Thomas, A. (2017). The Hate You Give. HarperCollins.
Angie Thomas’s novel, The Hate You Give, is a young adult text that follows a 16-year old African-American girl named Starr, who lives a divided life as she grows up in a predominantly black, lower socioeconomic neighborhood, while attending an elite, predominantly white private school. When Starr witnesses her black friend get shot and killed by a white police officer, she begins to uncover the true oppressive, unjust, systemically racist society she lives in. This novel centers around themes of racial profiling, systemic racism, “blackness”, and racial poverty in America. Aside from being a dynamic novel for young adults, Thomas’s text explores these key social justice themes that are very applicable in our society today.

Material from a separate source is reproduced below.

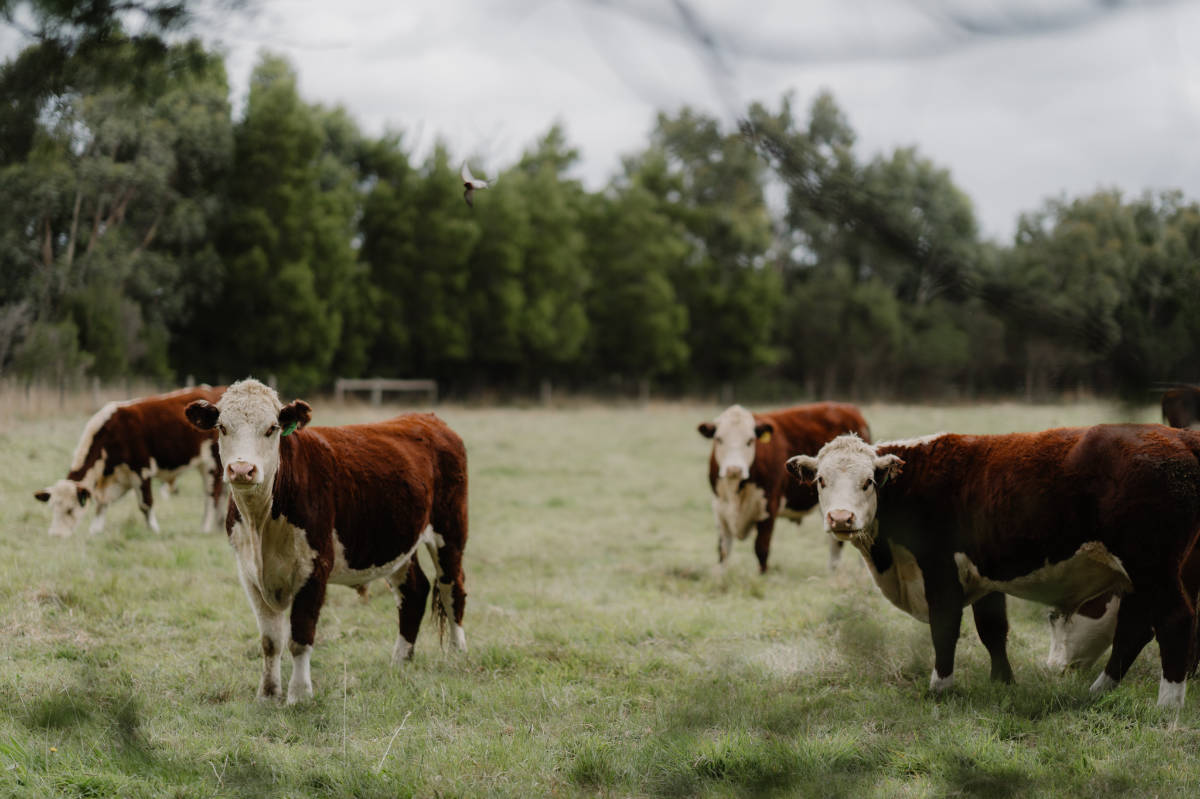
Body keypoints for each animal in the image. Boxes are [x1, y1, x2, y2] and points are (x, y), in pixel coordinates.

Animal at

This novel is an excellent resource for educators to bring into a classroom, as it can elicit extensive discussions on important social justice themes such as racial profiling, systemic racism, race and identity, racial poverty cycles and more. While this novel would likely be better suited in an English Language Arts classroom (ie. a Literary Studies 10-12, class), social studies educators may choose to bring this fictional novel into their classroom, particularly in a Social Justice 11-12 unit focusing on systemic/institutionalized racism and racial violence. Teachers may choose to bring this resource into their classrooms as there is a movie adaptation of this novel, thus students can read the novel and subsequently watch the film. This novel would be best suited for senior grades, 10-12, as it deals with some mature, difficult content, and requires deeper analysis for students to truly recognize the various issues, themes, conflicts, and social justice factors presented.